For the below dot product code I'm getting fairly different results between the GPU and CPU versions. What am I doing wrong?
The difference of ~0.5% seems large for floating point errors to account for the difference. The difference does seem to increase with array size (~9e-8 relative difference with array size of 10000). Maybe it's an issue with combining results across blocks...? Either way, color me disconcerted.
I don't know if it matters: I'm running this on a MacBook Air, Intel(R) Core(TM) i7-4650U CPU @ 1.70GHz, with Intel HD Graphics 5000.
Thanks in advance.
import pyopencl as cl
import numpy
from pyopencl.reduction import ReductionKernel
import pyopencl.clrandom as cl_rand
ctx = cl.create_some_context()
queue = cl.CommandQueue(ctx)
dot = ReductionKernel( ctx, \
dtype_out = numpy.float32, \
neutral = "0", \
map_expr = "x[i]*y[i]", \
reduce_expr = "a+b", \
arguments = "__global const float *x, __global const float *y"
)
x = cl_rand.rand(queue, 100000000, dtype = numpy.float32)
y = cl_rand.rand(queue, 100000000, dtype = numpy.float32)
x_dot_y = dot(x,y).get() # GPU: array(25001304.0, dtype=float32)
x_dot_y_cpu = numpy.dot(x.get(), y.get()) # CPU: 24875690.0
print abs(x_dot_y_cpu - x_dot_y)/x_dot_y # 0.0050496689740063489
Upvotes: 3
Views: 966
Reputation: 9925
The order in which values are reduced will likely be very different between these two methods.
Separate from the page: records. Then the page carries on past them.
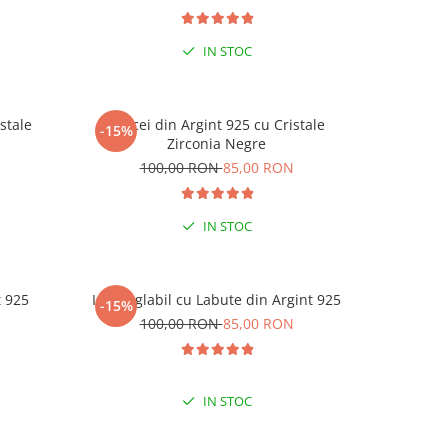
IN STOC
stale
Cercei din Argint 925 cu Cristale
Cercei di
-15%
-15%
-15% 
Zirconia Negre
N
100,00 RON
85,00 RON
1
LA C
IN STOC
t 925
Inel reglabil cu Labute din Argint 925
Inel reg
-15%
-15%
N
100,00 RON
85,00 RON
1
IN STOC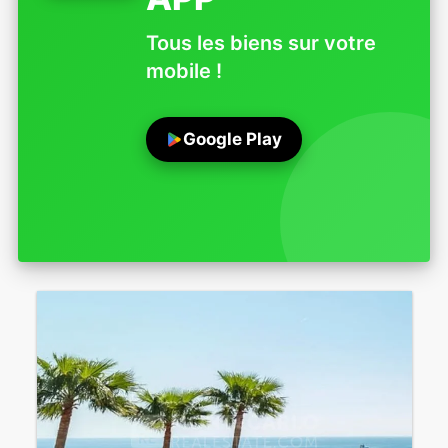
Tous les biens sur votre
mobile !
Google Play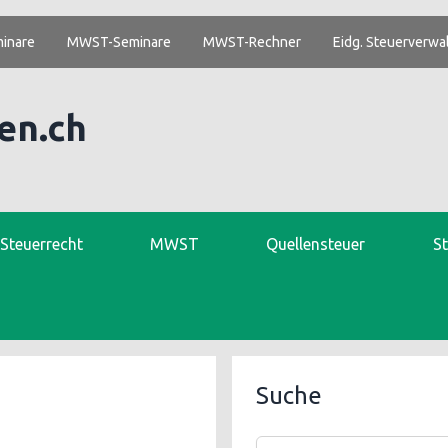
inare
MWST-Seminare
MWST-Rechner
Eidg. Steuerverwa
en.ch
. Steuerrecht
MWST
Quellensteuer
S
Suche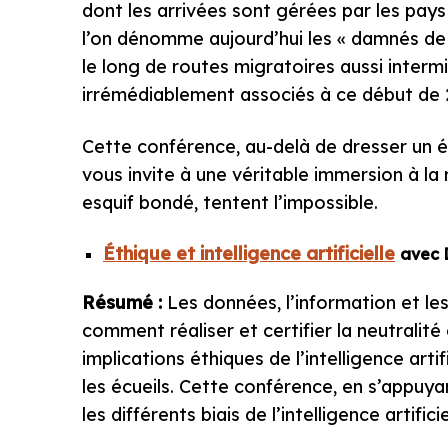
dont les arrivées sont gérées par les pays
l’on dénomme aujourd’hui les « damnés de 
le long de routes migratoires aussi interm
irrémédiablement associés à ce début de 
Cette conférence, au-delà de dresser un ét
vous invite à une véritable immersion à la 
esquif bondé, tentent l’impossible.
Éthique et intelligence artificielle
avec D
Résumé :
Les données, l’information et les
comment réaliser et certifier la neutralit
implications éthiques de l’intelligence artif
les écueils. Cette conférence, en s’appuy
les différents biais de l’intelligence artific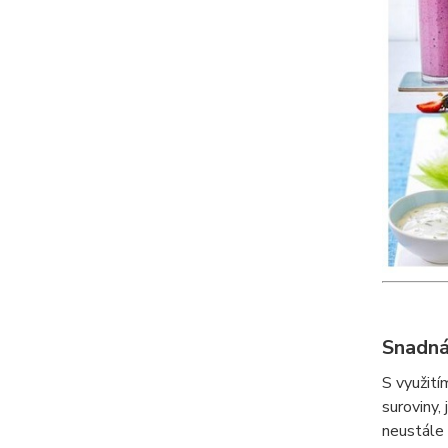
Snadná
S využití
suroviny,
neustále 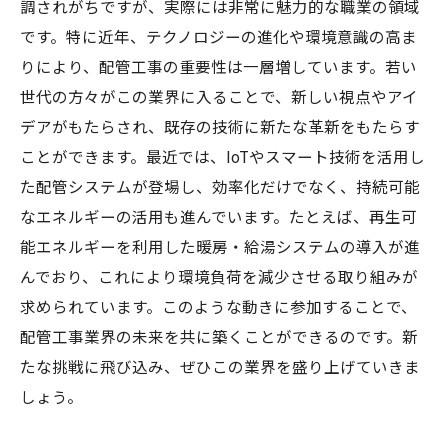
調されがちですが、実際には非常に魅力的な職業の領域
です。特に近年、テクノロジーの進化や環境意識の高ま
りにより、配管工事の重要性は一層増しています。若い
世代の方々がこの業界に入ることで、新しい視点やアイ
デアがもたらされ、既存の技術に新たな革新をもたらす
ことができます。最近では、IoTやスマート技術を活用し
た配管システムが登場し、効率化だけでなく、持続可能
なエネルギーの活用も進んでいます。たとえば、再生可
能エネルギーを利用した暖房・給湯システムの導入が進
んでおり、これにより環境負荷を減少させる取り組みが
求められています。このような動きに参加することで、
配管工事業界の未来を共に築くことができるのです。新
たな挑戦に飛び込み、ぜひこの業界を盛り上げていきま
しょう。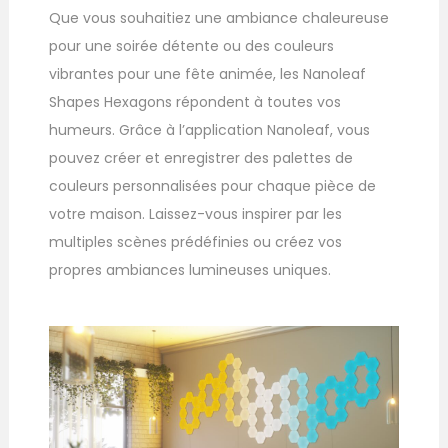
Que vous souhaitiez une ambiance chaleureuse
pour une soirée détente ou des couleurs
vibrantes pour une fête animée, les Nanoleaf
Shapes Hexagons répondent à toutes vos
humeurs. Grâce à l’application Nanoleaf, vous
pouvez créer et enregistrer des palettes de
couleurs personnalisées pour chaque pièce de
votre maison. Laissez-vous inspirer par les
multiples scènes prédéfinies ou créez vos
propres ambiances lumineuses uniques.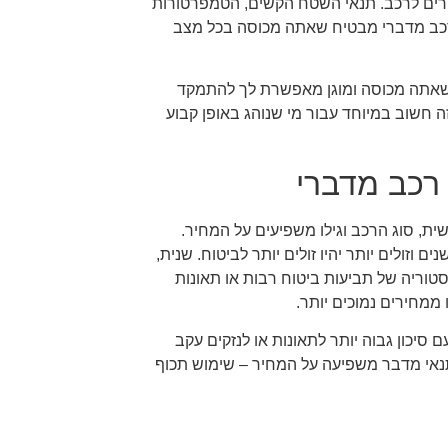
מורים לרכב. תנאי השטח הקשים, הטמפרטורות
 רכב מדברי מבטיח שאתה מכוסה בכל מצב
ה שאתה מכוסה ומוגן מאפשרת לך להתמקד
ה חשוב במיוחד עבור מי שנוהג באופן קבוע
רכב מדברי
ת, סוג הרכב וגילו משפיעים על המחיר.
ם וזולים יותר יהיו זולים יותר לביטוח. שנית,
טוריה של תביעות ביטוח רבות או תאונות
 ממחירים נמוכים יותר.
 סיכון גבוה יותר לתאונות או לנזקים עקב
תנאי מדבר משפיעה על המחיר – שימוש תכוף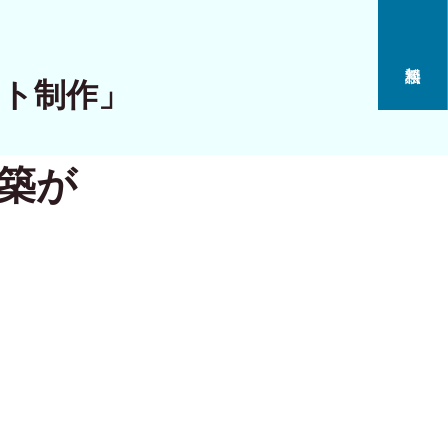
イト制作」
構築が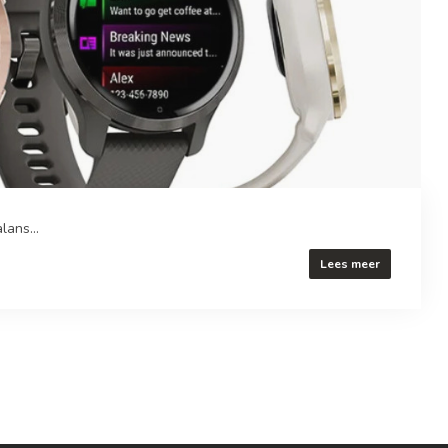
ans...
Lees meer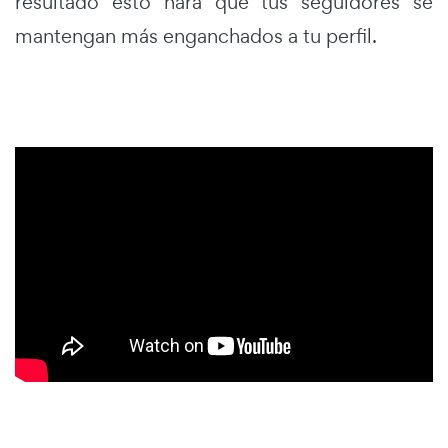
resultado esto hará que tus seguidores se
mantengan más enganchados a tu perfil.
Across large data sets, the tiny errors in floating point rounding can soon add up. There could also be other details about the underlying implementations that affect the precision of the result.
I've run your example code on my own machine and get a similar sort of difference in the final result (~0.5%). As a data point, you can implement a very simple dot product in raw Python and see how much that differs from both the OpenCL result and from Numpy.
For example, you could add something simple like this to your example:
x_dot_y_naive = sum(a*b for a,b in zip(x.get(), y.get()))
Here's the results I get on my machine:
OPENCL: 25003466.000000
NUMPY: 24878146.000000 (0.5012%)
NAIVE: 25003465.601387 (0.0000%)
As you can see, the naive implementation is closer to the OpenCL version than Numpy is. One explanation for this could be that Numpy's dot
function probably makes use of fused multiply-add (FMA) operations, which will change how intermediate results are rounded. Without any compiler options to tell it otherwise, OpenCL should be fully complying to the IEE-754 standard, rather than using the faster FMA operations.
Upvotes: 2